I do not doubt the President’s avowal that he wants to rid the country of criminality in its most heinous and violent forms—which is why he has trained his presidential ire on drug peddlers and users and all but reduced the national agenda to a single item: The eradication of the drug problem. But the statements that have gone public about guaranteeing police and other operatives presidential protection when they are charged, and, more ominously, the recklessness with which law-enforcers deal with their prey: The readiness of the excuse “nanlaban sila” (they fought back) and  “tinangkang umagaw ng baril” (attempted to wrest control of the weapon)—resulting in a mounting body-count, and the ease with which most of the nation accepts these convenient fictions, knowing them to be fictions nonetheless is what scares me—as it should scare the President, for he may very well bequeath to the future the very opposite of what he has promised to deliver to the nation when his term is done!

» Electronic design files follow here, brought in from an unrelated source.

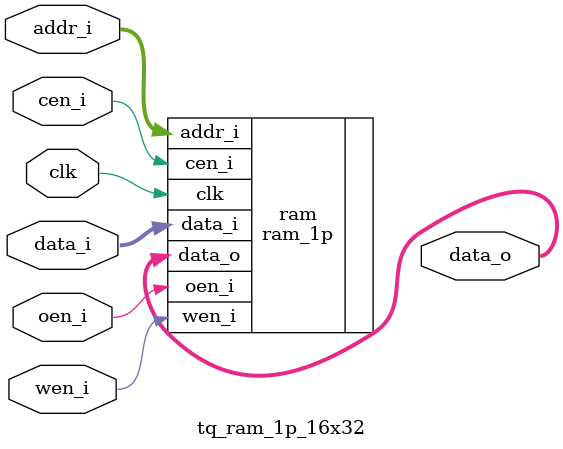
<source format=v>

`include "enc_defines.v"

module tq_ram_1p_16x32 (
  clk    ,
  cen_i  ,
  oen_i  ,
  wen_i  ,
  addr_i ,
  data_i ,
  data_o
);

//*** PARAMETER DECLARATION ****************************************************

  parameter Word_Width = 16 ;
  parameter Addr_Width = 5  ;


//*** INPUT/OUTPUT DECLARATION *************************************************

  input                     clk    ;
  input                     cen_i  ;
  input                     oen_i  ;
  input                     wen_i  ;
  input   [Addr_Width-1:0]  addr_i ;
  input   [Word_Width-1:0]  data_i ;
  output  [Word_Width-1:0]  data_o ;


//*** MAIN BODY ****************************************************************

  ram_1p #(
    .Addr_Width    ( Addr_Width    ),
    .Word_Width    ( Word_Width    )
  ) ram (                          
    .clk           ( clk           ),
    .cen_i         ( cen_i         ),
    .oen_i         ( oen_i         ),
    .wen_i         ( wen_i         ),
    .addr_i        ( addr_i        ),
    .data_i        ( data_i        ),
    .data_o        ( data_o        )
    );


endmodule

</source>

The very persons and entities he has written off as his foes—human rights advocates, alternative law groups, the Church, international watch groups, the media—may turn out to be his most helpful friends. After all, long after the trolls shall have tired of trolling, the question will be asked about the State the President shall have left behind.   It is immensely difficult to institutionalize the Rule of Law, but ever so necessary.   It takes decades for citizens to learn that rather than slugging it out with foes, or starting the bloody and endless cycle of vendetta, one turns to the courts for redress, relief and satisfaction.   It is no easy task for people to learn that no matter that I may be sorely lacking in what I would like to have, I cannot, without fear of legal sanction, usurp what is not mine. And, in many parts of the country, the point is not yet mastered that when a public official becomes overbearing and exploitative, the way to deal with him is not by hiring an assassin but by wielding the power of the ballot and the exercising of the right of suffrage. The alarm bells have been ringing for some time now: We may have started on the downward slope towards the horrible prospect of a failed state. An autocracy, in fact, should count as a failed state because it is held together (or made to appear so) by the fiat and the will of only one man!

The hidden cell and what one can only imagine to be the horrible mix of living bodies, excrement, refuse and and the empty shells of human dignity—this should be the starkest signpost of how far gone we are!   Sure, there will be thousands on Facebook or Twitter who will unctuously defend this barbarity.   But human reason is intractable, as are the institutions, the principles and the conventions of law!   I grant the President’s sincerity about wanting to leave a legacy of a country renewed. It will serve him well to heed the threatening portents—and to discover who his true friends and allies are!